I watched her face. Frances looked grateful to be absolved. She was put on this earth to be Mrs. Rory Tartt, and she truly believed her husband would get rid of this “illness” of his.
“I’m glad you’ll have some of your things back.” Frances reached over and squeezed Mrs. Tartt’s hand, which I’d never seen her do.
“I don’t care about any of those things anymore, Frances. I just want my son, whole and happy … I can’t imagine what they’re going to do to him.” She sobbed deeply into the palms of her hands. It sounded guttural, full of bright, fresh pain.
The temperature dropped as the afternoon wore on and a cool fall breeze sent the lanterns and the ornaments swaying in the trees.

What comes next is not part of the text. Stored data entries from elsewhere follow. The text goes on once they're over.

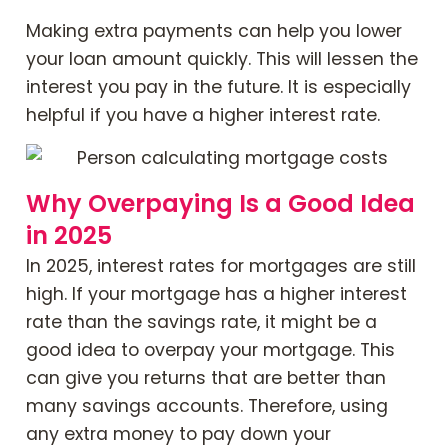
Making extra payments can help you lower
your loan amount quickly. This will lessen the
interest you pay in the future. It is especially
helpful if you have a higher interest rate.
Why Overpaying Is a Good Idea
in 2025
In 2025, interest rates for mortgages are still
high. If your mortgage has a higher interest
rate than the savings rate, it might be a
good idea to overpay your mortgage. This
can give you returns that are better than
many savings accounts. Therefore, using
any extra money to pay down your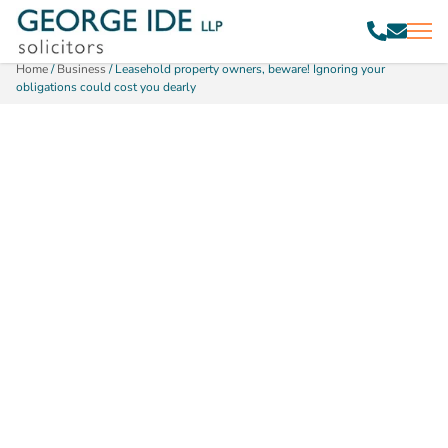
Home
/
Business
/
Leasehold property owners, beware! Ignoring your
obligations could cost you dearly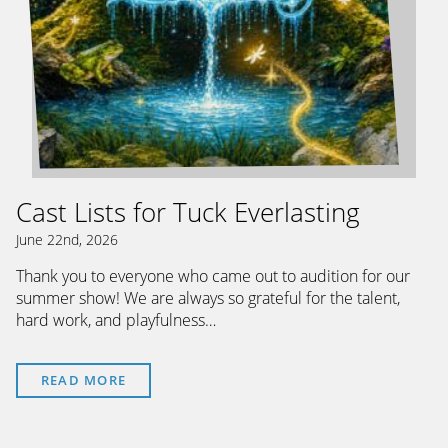
Cast Lists for Tuck Everlasting
June 22nd, 2026
Thank you to everyone who came out to audition for our
summer show! We are always so grateful for the talent,
hard work, and playfulness…
READ MORE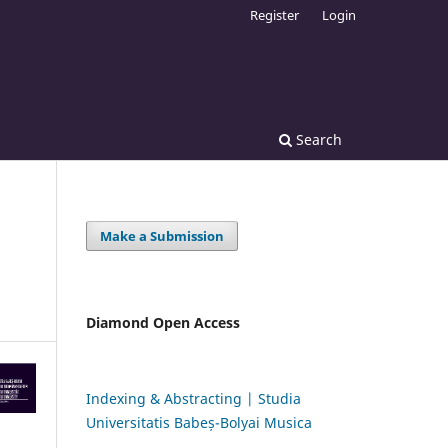
Register
Login
Search
Make a Submission
Diamond Open Access
Indexing & Abstracting | Studia
Universitatis Babeș-Bolyai Musica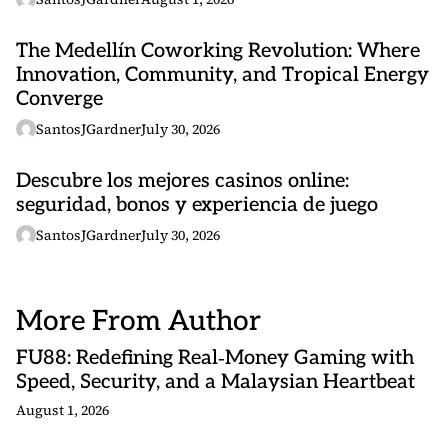
The Medellín Coworking Revolution: Where
Innovation, Community, and Tropical Energy
Converge
SantosJGardner
July 30, 2026
Descubre los mejores casinos online:
seguridad, bonos y experiencia de juego
SantosJGardner
July 30, 2026
More From Author
FU88: Redefining Real‑Money Gaming with
Speed, Security, and a Malaysian Heartbeat
August 1, 2026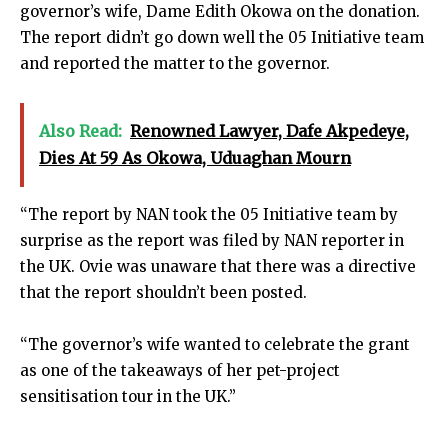
governor’s wife, Dame Edith Okowa on the donation.
The report didn’t go down well the 05 Initiative team
and reported the matter to the governor.
Also Read:
Renowned Lawyer, Dafe Akpedeye,
Dies At 59 As Okowa, Uduaghan Mourn
“The report by NAN took the 05 Initiative team by
surprise as the report was filed by NAN reporter in
the UK. Ovie was unaware that there was a directive
that the report shouldn’t been posted.
“The governor’s wife wanted to celebrate the grant
as one of the takeaways of her pet-project
sensitisation tour in the UK.”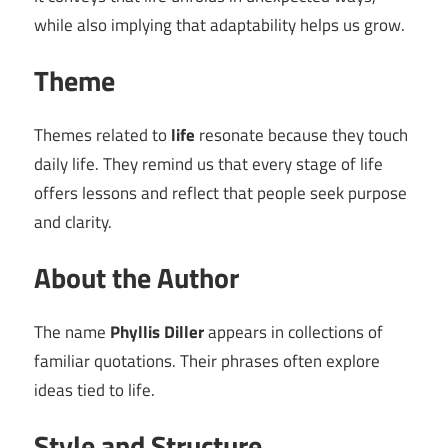
while also implying that adaptability helps us grow.
Theme
Themes related to
life
resonate because they touch
daily life. They remind us that every stage of life
offers lessons and reflect that people seek purpose
and clarity.
About the Author
The name
Phyllis Diller
appears in collections of
familiar quotations. Their phrases often explore
ideas tied to life.
Style and Structure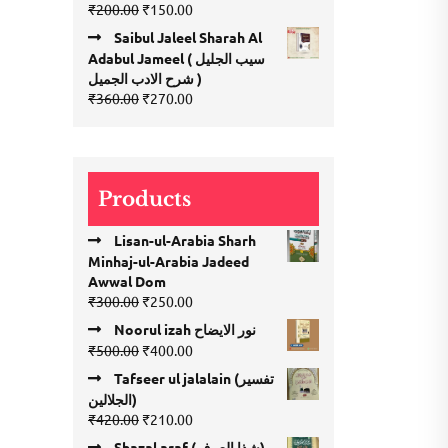
Original
Current
₹
200.00
₹
150.00
price
price
Saibul Jaleel Sharah Al
was:
is:
Adabul Jameel ( سیب الجلیل
₹200.00.
₹150.00.
شرح الادب الجمیل )
Original
Current
₹
360.00
₹
270.00
price
price
was:
is:
₹360.00.
₹270.00.
Products
Lisan-ul-Arabia Sharh
Minhaj-ul-Arabia Jadeed
Awwal Dom
Original
Current
₹
300.00
₹
250.00
price
price
Noorul izah نور الایضاح
was:
is:
Original
Current
₹
500.00
₹
400.00
₹300.00.
₹250.00.
price
price
Tafseer ul jalalain (تفسیر
was:
is:
الجلالین)
₹500.00.
₹400.00.
Original
Current
₹
420.00
₹
210.00
price
price
Shazal araf (شذا العرف)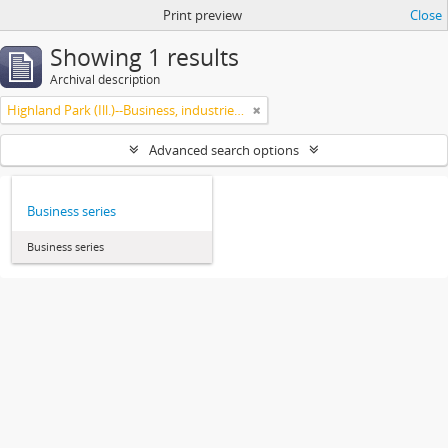
Print preview
Close
Showing 1 results
Archival description
Highland Park (Ill.)--Business, industries and trades
Advanced search options
Business series
Business series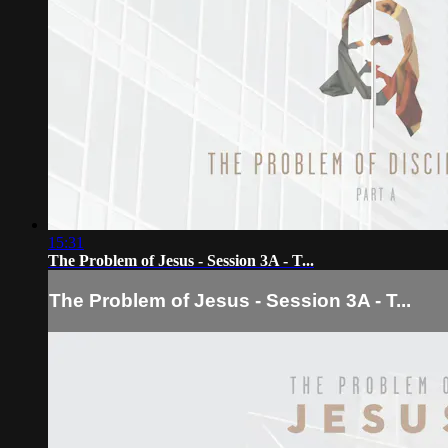
15:31
The Problem of Jesus - Session 3A - T...
The Problem of Jesus - Session 3A - T...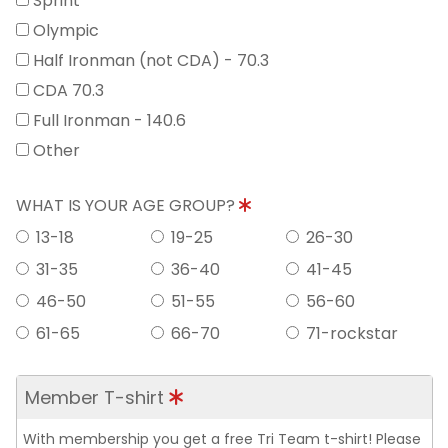
Sprint
Olympic
Half Ironman (not CDA) - 70.3
CDA 70.3
Full Ironman - 140.6
Other
WHAT IS YOUR AGE GROUP?
13-18
19-25
26-30
31-35
36-40
41-45
46-50
51-55
56-60
61-65
66-70
71-rockstar
Member T-shirt
With membership you get a free Tri Team t-shirt! Please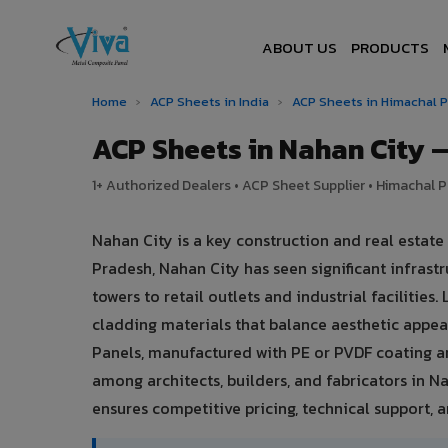
ABOUT US
PRODUCTS
Home
›
ACP Sheets in India
›
ACP Sheets in Himachal 
ACP Sheets in Nahan City
1+ Authorized Dealers • ACP Sheet Supplier • Himachal P
Nahan City is a key construction and real estat
Pradesh, Nahan City has seen significant infra
towers to retail outlets and industrial facilitie
cladding materials that balance aesthetic app
Panels, manufactured with PE or PVDF coating a
among architects, builders, and fabricators in N
ensures competitive pricing, technical support, an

I decided to make us a picnic supper, or lunch for some, on quilts I’d laid out in the side yard: hot ham and cheese sandwiches, potato salad, cold Co-Colas, and the can of cigarette singles.
With just two nights left, we couldn’t sell them all and it made me think of all those johnnies that would be left up under the sink.
The ladies were mostly ready for the evening, bathed and shaved and their faces made up, but still in their comfortable “own-ers.”